In order to limit computation, you can decrease graph size using coarsening operator. New graph will be smaller because neighborhood vertices will be coarsed into single vertices. Edges are created using edges from input vertices, filtering self loops.

Label propagation based graph coarsening

One of implementation is based on label propagation. Just three iterations are enaught in order to coarse graph. Implementation propagates vertex identifier to neighbours. Neighbours groups them and sorts by number of occurences. If number of occurences is same, greater one is selected (in order to gurante deterministic execution). After that last id is selected (one with bigest number of occurences, or greatest one). After three iterations, vertices has their final IDs.

import ml.sparkling.graph.operators.OperatorsDSL._
import ml.sparkling.graph.api.operators.algorithms.coarsening.CoarseningAlgorithm.Component
import org.apache.spark.SparkContext
import org.apache.spark.graphx.Graph

implicit ctx:SparkContext=???
// initialize your SparkContext as implicit value
val graph =???
// load your graph (for example using Graph loading API)
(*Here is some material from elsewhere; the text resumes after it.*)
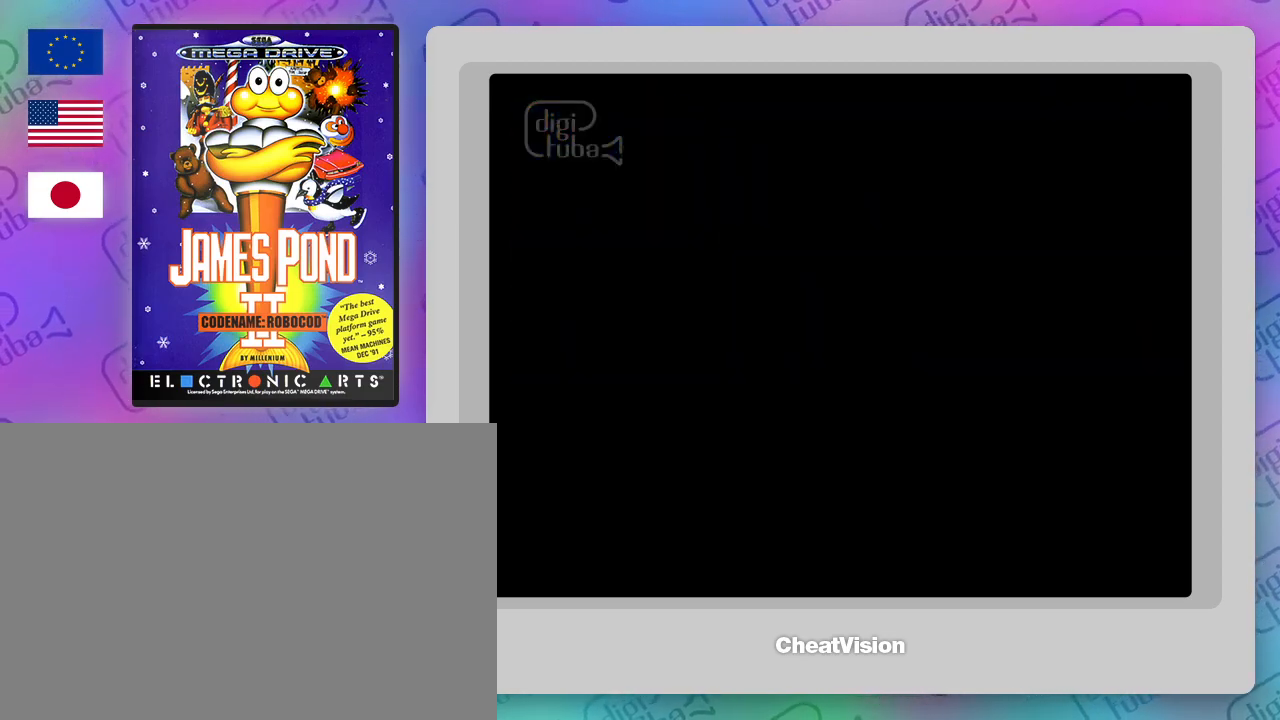
{"buttons": [], "events": []}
val coarsedGraph: Graph[Component, _] = graph.LPCoarse()
// Graph where each vertex has new ID and is associated vertex IDs from input graph that where coarsed and forms together new vertex

You can also coarse graph treated as undirected one:

import ml.sparkling.graph.operators.OperatorsDSL._
import ml.sparkling.graph.api.operators.algorithms.coarsening.CoarseningAlgorithm.Component
import org.apache.spark.SparkContext
import org.apache.spark.graphx.Graph

implicit ctx:SparkContext=???
// initialize your SparkContext as implicit value
val graph =???
// load your graph (for example using Graph loading API)

val coarsedGraph: Graph[Component, _] = graph.LPCoarse(treatAsUndirected=true)
// Graph coarsed treating input graph as undirected